SUPER bed bugs are breeding in everything from backpacker hostels to five-star resorts, but scientists believe they are close to finding a way to stop them.

For years, pest managers worldwide have been reporting bed bugs are becoming immune to insecticides.

In Australia bed bug infestations have risen about 5000 per cent since 1999, according to Westmead Clinical School.

University of Sydney researcher David Lilly, however, has found two ways the pests have developed this immunity.

“There’s two different things at play: there’s enzymes, which the bugs have which detoxify insecticide,’’ he said.

“And secondarily, we’ve just found a strain that has a much thicker cuticle, so basically the skin of the insect is thicker.

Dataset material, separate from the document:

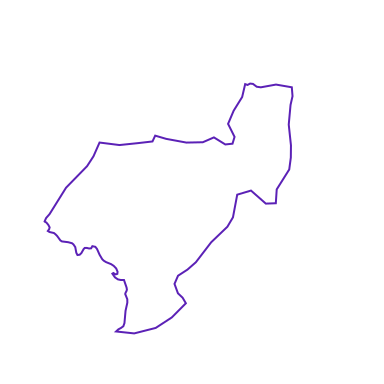 outline of Gaziantep, rotated 146°
{"feature_id": "TUR-3016", "entity_name": "Gaziantep", "entity_type": "Province", "adm_level": 1, "iso_a3": "TUR", "parent_name": "Turkey", "parent_adm1": "", "projection": "robinson", "projection_center": [37.547, 37.105], "detail": "fine", "context": "isolated", "style": "outline", "palette": "violet", "viewbox_px": 384, "rotation_deg": 146, "n_neighbors": 0, "source": "natural_earth", "source_scale": "10m", "svg_char_len": 1481}
<svg xmlns="http://www.w3.org/2000/svg" viewBox="0 0 384 384"><g transform="rotate(146 192 192)"><path d="M330.7,250.0L327.5,252.0L322.5,253.3L294.0,266.0L264.5,272.1L253.7,276.7L241.0,284.7L225.9,271.5L209.4,262.7L196.5,256.0L191.0,259.3L183.7,250.5L169.0,236.1L155.2,227.2L143.3,225.0L137.8,212.8L131.4,209.4L125.9,213.9L124.0,228.3L112.0,236.1L97.3,242.7L87.6,251.7L86.1,249.7L83.2,249.4L81.0,247.5L79.5,243.1L76.4,240.3L62.3,234.1L50.7,223.0L55.1,215.2L61.6,209.1L74.1,193.8L83.9,175.3L90.8,165.3L98.8,156.3L120.3,146.8L128.8,135.8L137.3,141.1L142.3,160.2L156.0,164.5L172.2,148.1L182.1,143.4L204.2,139.6L228.1,131.6L239.2,130.2L250.4,130.4L257.9,125.6L260.3,115.9L258.9,109.6L259.3,103.2L278.9,99.3L298.1,99.6L319.0,107.1L332.9,118.8L329.9,119.3L326.9,119.0L324.0,119.1L321.3,121.1L313.5,130.7L307.5,136.4L305.6,139.3L304.4,144.8L303.3,145.7L301.9,146.4L300.6,147.4L299.7,149.3L297.6,157.1L300.2,158.8L302.3,161.0L303.6,164.3L303.7,168.8L302.5,168.8L301.4,166.4L299.7,165.9L298.3,167.5L297.6,171.0L298.2,174.5L299.4,177.4L302.5,182.0L303.6,184.5L304.0,186.5L303.7,191.6L302.6,197.9L302.8,200.6L304.9,202.8L307.1,201.7L308.9,202.7L310.5,204.5L312.2,205.6L313.7,205.3L317.9,203.2L320.2,202.8L322.2,203.8L321.9,206.3L319.6,211.6L319.6,214.8L320.1,216.6L322.7,219.6L327.5,223.8L328.2,225.5L328.4,231.0L328.8,233.2L329.4,235.2L332.5,238.5L333.3,240.3L331.3,241.0L329.8,242.3L329.5,245.1L329.8,248.1L330.7,249.9L330.7,250.0Z" fill="none" stroke="#5b21b6" stroke-width="2"/></g></svg>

This means it is much tougher for an insecticide to get through to where it needs to act, and once it does get in, the bugs are very good at detoxifying it before it has a chance to work.”

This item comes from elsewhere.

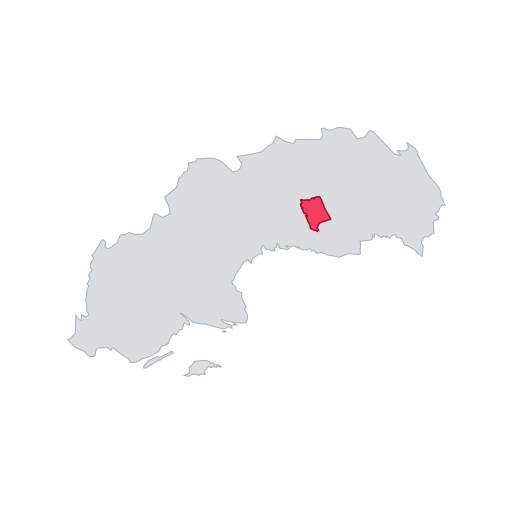 location of Lycksele, Västerbotten, Sweden, rotated 37°
{"feature_id": "70781695B44534775351427", "entity_name": "Lycksele", "entity_type": "district", "adm_level": 2, "iso_a3": "SWE", "parent_name": "Sweden", "parent_adm1": "Västerbotten", "projection": "robinson", "projection_center": [18.314, 64.665], "detail": "fine", "context": "in_parent", "style": "filled", "palette": "rose", "viewbox_px": 512, "rotation_deg": 37, "n_neighbors": 0, "source": "geoboundaries", "source_scale": "gbopen_adm2", "svg_char_len": 5341}
<svg xmlns="http://www.w3.org/2000/svg" viewBox="0 0 512 512"><g transform="rotate(37 256 256)"><path d="M128.1,336.2L129.7,339.7L133.3,339.2L134.9,336.7L137.1,329.2L135.0,320.9L138.3,318.0L140.6,313.4L145.6,312.0L152.4,306.8L153.3,301.5L155.0,297.7L149.8,285.9L149.5,283.0L158.1,281.5L162.0,273.7L156.4,268.7L147.6,263.9L151.3,248.9L147.8,240.7L148.5,237.3L148.1,232.0L150.4,229.9L146.4,222.1L150.9,216.8L150.3,214.0L163.2,203.3L171.5,201.3L186.7,202.9L190.4,198.7L190.6,196.4L189.4,190.9L181.0,187.8L190.6,178.1L198.1,169.0L199.7,160.3L201.5,156.5L200.0,148.0L209.8,147.0L218.6,143.5L217.5,138.9L236.9,124.5L237.5,122.0L236.1,119.5L231.7,115.1L233.0,113.1L238.1,111.9L240.6,109.9L244.6,103.2L255.0,97.9L266.4,101.4L271.4,95.4L271.1,87.1L275.2,86.2L305.7,91.4L310.8,88.4L305.6,86.7L310.7,83.4L312.2,81.3L312.7,78.9L312.5,77.6L308.3,74.6L317.8,74.2L323.1,75.6L323.6,77.5L344.4,87.3L360.9,91.2L365.7,94.0L367.4,97.0L370.0,97.2L373.2,100.1L376.4,101.7L373.8,103.7L374.0,108.2L374.9,110.3L373.4,114.2L378.8,115.2L379.7,117.5L377.0,120.0L377.4,122.6L384.5,130.7L382.8,133.3L382.4,136.6L379.3,139.1L378.9,141.6L379.5,144.9L380.6,146.4L383.7,147.5L389.0,156.2L383.8,156.8L379.9,155.6L370.6,156.7L368.4,158.0L361.2,154.6L357.2,156.5L354.4,154.8L352.3,157.6L351.8,161.5L348.4,161.2L349.7,162.6L345.2,163.2L344.9,163.8L345.9,164.7L344.5,165.9L338.3,166.3L337.5,167.6L339.3,169.1L339.3,170.1L335.3,168.6L338.1,171.4L338.7,173.5L330.2,181.8L333.1,184.0L335.5,188.8L338.0,191.0L337.0,193.2L328.2,198.5L323.2,206.8L312.1,212.3L306.2,213.6L302.4,217.6L298.0,216.3L297.8,218.6L295.0,217.2L292.6,220.6L288.6,223.6L284.2,223.0L283.7,223.5L285.0,224.4L279.9,225.1L278.4,228.2L274.6,229.0L274.0,230.0L277.8,230.2L277.0,232.6L272.7,233.9L271.1,235.5L269.1,235.4L269.5,234.2L266.6,234.3L265.7,232.9L265.2,233.2L267.1,237.3L265.6,238.9L268.4,240.5L260.4,244.5L255.6,242.9L254.9,244.2L255.9,247.6L260.1,250.3L257.6,252.0L254.7,260.0L256.6,264.9L251.1,263.8L251.4,265.6L249.7,267.7L250.3,270.9L249.8,272.9L251.0,274.8L250.3,275.7L251.0,284.3L252.6,288.1L252.0,291.0L254.2,292.6L259.0,293.0L260.4,295.4L266.6,294.0L270.9,298.8L279.1,302.9L278.6,305.6L283.9,307.5L286.9,311.2L288.1,314.4L287.7,316.3L279.5,321.6L273.2,325.1L266.7,327.3L267.0,328.1L270.2,328.5L278.1,326.0L280.4,328.2L276.1,329.2L275.2,332.2L273.4,334.2L255.9,341.1L253.6,343.2L245.8,346.7L231.8,346.5L229.6,347.2L241.7,348.6L244.6,351.2L238.8,352.8L241.2,358.8L239.7,360.3L239.6,367.0L237.5,367.1L236.5,369.9L237.5,376.6L238.5,378.5L238.0,380.4L234.7,385.0L235.7,390.4L231.7,400.3L227.4,406.0L223.9,413.7L220.2,416.4L215.9,414.7L209.4,415.7L197.7,415.4L196.2,416.1L197.0,418.9L192.8,418.5L185.2,424.4L184.8,427.3L187.7,432.8L183.9,436.5L176.0,435.6L165.3,437.8L155.9,436.0L157.2,434.1L158.2,426.8L147.9,411.8L152.9,413.4L155.0,412.6L152.0,407.7L156.4,407.4L157.8,405.6L157.1,402.8L153.6,401.6L150.6,397.2L147.5,394.9L142.1,386.0L140.2,380.0L138.2,380.6L136.8,373.6L133.8,372.5L133.4,365.5L130.2,364.7L128.2,361.5L128.1,355.4L124.3,354.6L124.9,351.6L124.1,340.9L123.0,337.5L124.1,335.0L126.2,334.8L128.1,336.2ZM290.2,369.3L288.5,369.9L287.5,371.9L284.7,372.8L284.2,379.0L286.7,381.3L284.1,382.3L282.3,385.6L277.5,387.8L275.6,389.9L274.6,392.9L270.4,394.5L273.4,390.0L269.5,384.8L270.5,382.9L270.2,377.0L278.8,369.4L282.7,368.5L284.5,369.3L285.2,367.5L286.5,367.1L290.2,369.3ZM235.5,411.8L233.4,413.1L232.7,411.3L233.1,404.2L237.8,395.7L239.9,395.0L245.8,383.5L246.4,382.8L248.4,383.5L247.0,384.6L247.0,386.6L243.3,392.7L242.3,396.7L241.0,397.7L235.5,411.8ZM291.9,366.9L291.6,368.6L289.4,367.2L291.5,365.3L295.6,365.8L291.9,366.9ZM282.1,322.5L279.4,325.1L278.9,324.0L279.4,322.7L282.1,322.5ZM276.2,336.4L274.8,336.6L275.8,334.7L277.6,334.3L276.2,336.4Z" fill="#d9dde1" stroke="#a8b0b8" stroke-width="1"/><path d="M266.7,175.5L266.4,175.7L265.9,176.0L265.7,176.6L265.6,177.6L265.5,178.5L265.4,178.9L264.9,179.1L264.3,179.6L263.7,180.0L262.6,180.7L262.5,181.3L261.9,181.6L261.3,181.9L260.8,182.6L259.9,183.0L259.2,183.4L258.6,183.4L258.5,183.6L258.1,183.9L257.9,184.2L258.2,184.6L258.4,184.9L258.9,185.1L259.4,185.2L260.1,185.2L260.6,185.4L261.0,185.7L261.0,186.0L261.1,186.4L260.6,186.6L260.4,186.7L260.2,187.3L260.4,187.7L260.8,187.7L260.8,188.1L260.9,188.3L261.4,188.5L261.5,188.7L261.9,189.3L262.3,189.4L263.1,189.2L263.7,189.1L264.4,189.4L263.8,189.9L263.6,190.3L264.9,190.9L266.2,191.7L267.0,192.0L267.8,192.4L268.2,192.8L269.2,192.8L270.0,192.6L270.9,192.4L271.7,192.5L272.5,192.7L272.8,193.0L272.7,193.4L271.7,193.6L271.4,194.0L272.2,194.5L273.5,195.2L275.1,196.1L277.4,197.5L279.4,198.4L280.5,199.1L281.6,199.8L282.2,200.6L283.0,201.2L284.7,200.9L286.3,200.5L287.1,200.3L288.0,200.1L288.2,199.9L288.5,199.6L288.8,199.2L289.1,199.4L290.2,199.4L290.2,198.9L290.3,198.2L290.6,198.0L290.3,197.7L289.2,197.1L288.5,196.9L287.9,196.5L287.8,195.5L287.4,194.7L287.1,193.4L286.9,191.6L287.6,190.3L288.5,188.8L289.9,186.9L290.8,185.6L291.1,184.8L291.5,184.5L291.8,183.8L292.5,183.3L292.7,182.6L293.1,182.4L293.3,182.3L293.5,181.7L293.0,181.3L292.1,181.0L290.7,180.3L288.8,179.4L285.9,178.2L283.1,177.1L282.6,176.8L280.8,175.7L279.5,174.9L279.3,174.5L278.9,174.3L278.0,174.1L275.8,172.8L274.1,171.6L272.2,170.9L270.9,170.3L270.2,170.9L269.5,171.6L268.4,172.8L268.0,173.8L267.7,174.1L267.2,174.5L267.3,174.8L268.0,175.2L267.4,175.6L266.7,175.5Z" fill="#f43f5e" stroke="#9f1239" stroke-width="1.5"/></g></svg>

Mr Lilly, whose research was presented at the Australian Entomological Society Conference in Cairns on Monday, said understanding the insects’ immunity was the first step in finding an effective control.

One possible solution includes adding synergists to pesticides, to enhance the effectiveness of other chemicals.

“The enzymes can be turned down quite a lot,’’ Mr Lilly said.

“That means the insecticides can still be very effective. It should make it easier for pest managers to gain control, which is the ultimate goal we are trying to achieve.”

The researchers have been collecting bed bugs for their studies from across Australia, including Cairns.

Mr Lilly said the pests did not discriminate between different types of accommodation.

“You find them everywhere from backpacker hostels, all the way through to five-star resorts,’’ he said.

“This is mirrored across the world as well.”

Cairns Pest Control owner John O’Grady welcomed any new developments to assist in bed bug eradication.

“It’s common knowledge in the pest control industry that bed bugs are very, very difficult to control with insecticides,’’ he said. “They’re definitely becoming resistant to most insecticides.”